Alencar concluiu o TAF e foi aprovada. Essa notícia da aprovação deu a alegria e a honra de contar pessoalmente ao pai em Crato. Mas, após uma semana, o pai faleceu.
“Quando cheguei no sábado, a primeira coisa que eu fiz foi trocar de roupa ir para o hospital, para dar a noticia a meu pai, que eu tinha conseguido, tinha sido aprovada. Uma semana depois ele faleceu. Ainda consegui me ver conquistar a aprovação em todas as etapas, era algo que ele (pai) se preocupava muito com minha independência, ele sempre falou que queria muito me ver no cargo publico, e eu consegui ainda em vida dar essa conquista a ele”, ressaltou
A história da aluna Alencar não é apenas um testemunho de perdas de entes familiares; representa a resiliência, a força, onde a dor se transformou em determinação, o luto em vontade de amar ainda mais e cuidar dos familiares, as perdas em avanço para o futuro construído com honra.
Presente
A força que Alencar ganhava para seguir vinha de uma fonte de amor: a mãe Maria de Fátima. Hoje, a aluna-soldado Alencar está concluindo o curso de Formação de Soldados da Policia Militar do Ceará na Aesp/CE, em Fortaleza, Ela chegou a esta academia após três meses do falecimento do pai. Deixar a mãe sozinha em casa, em Crato, não foi decisão fácil. Essa separação dolorosa testemunha o compromisso e responsabilidade com sua missão: honrar a família, servir na segurança pública e inspirar outras mulheres. A força que Alencar ganhava para seguir vinha de uma fonte de amor: a mãe Maria de Fátima.
“Em nenhum momento ela (mãe) me deixou desistir, ela me deu força, até hoje quando estou aqui com saudade de casa ela me dá força. E é por ela. Penso futuramente em dar um apoio a ela, ser um apoio financeiro, proporcionar melhores condições de vida para ela. Minha mãe sempre me incentivou muito, porque ela sempre foi dona de casa, ela sempre quis me ver independente, ser mulher forte. Então, eu estou aqui hoje, por ela, por toda nossa história, por toda nossa família”, celebra.

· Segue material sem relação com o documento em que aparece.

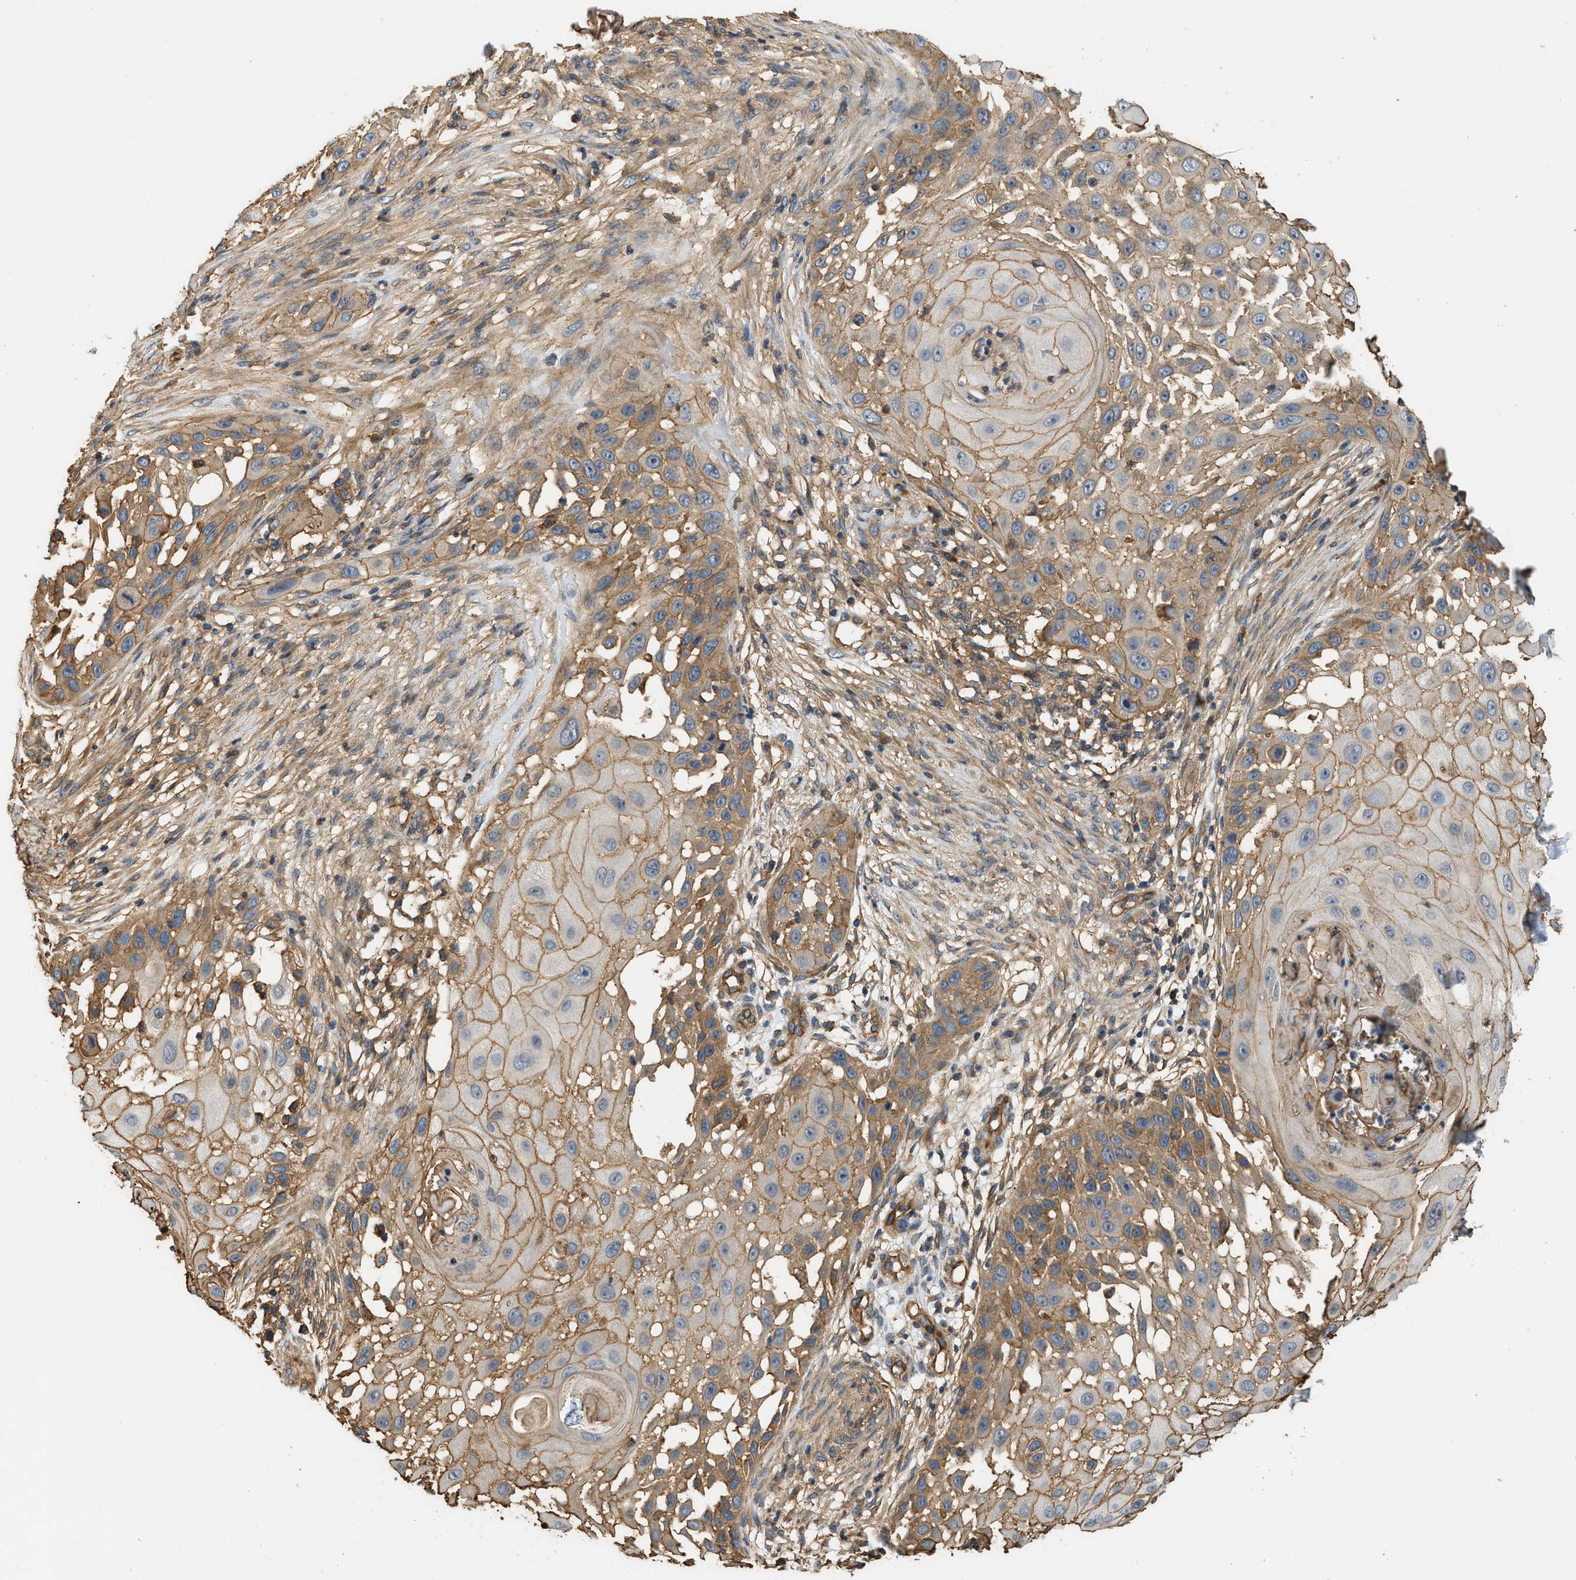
{"staining": {"intensity": "moderate", "quantity": ">75%", "location": "cytoplasmic/membranous"}, "tissue": "skin cancer", "cell_type": "Tumor cells", "image_type": "cancer", "snomed": [{"axis": "morphology", "description": "Squamous cell carcinoma, NOS"}, {"axis": "topography", "description": "Skin"}], "caption": "Protein analysis of skin cancer tissue shows moderate cytoplasmic/membranous expression in about >75% of tumor cells.", "gene": "DDHD2", "patient": {"sex": "female", "age": 44}}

Acolhimento na nova familia: Aesp
“A gente foi muito bem acolhido, nosso monitor dá muito total apoio e assistência para tudo que a gente precisa. Desde quando eu cheguei aqui, pois eu estou do interior, ele sempre se dispôs a ajudar no que fosse necessário. E o pelotão também. A gente acaba se tornado amigo, eu sei que não to sozinha aqui. Fui muito bem acolhida”, reitera.
Reconhecimento da população cearense
Hoje, a aluna-soldado faz parte do reforço de policiamento ostensivo em Fortaleza e Região Metropolitana. “No primeiro dia, quando a gente realmente está todo fardado, com fardamento oficial, com o armamento, passa um filme na nossa cabeça de toda nossa história, quanto sacrifício e suor, e quanto pessoas estamos representando ali, e o que me deixou muito feliz foi notar que a população se admira bastante por ver uma mulher de farda. Era um dos meus objetivos inspirar outras mulheres”, revela.
Futuro
Por trás da delicadeza do olhar e do sorriso, encontramos uma mulher segura e decidida a vencer os obstáculos da vida, de sonhos grandes como a força que existe dentro dela. “Então, por eu ser bacharel em Direito, eu almejo cargo de delegada de polícia, pretendo continuar me dedicando à segurança pública do Estado do Ceará, e me dedicando ao meu cargo agora sendo efetivamente uma policial, mas almejando crescer e continuar servindo à população”, finaliza.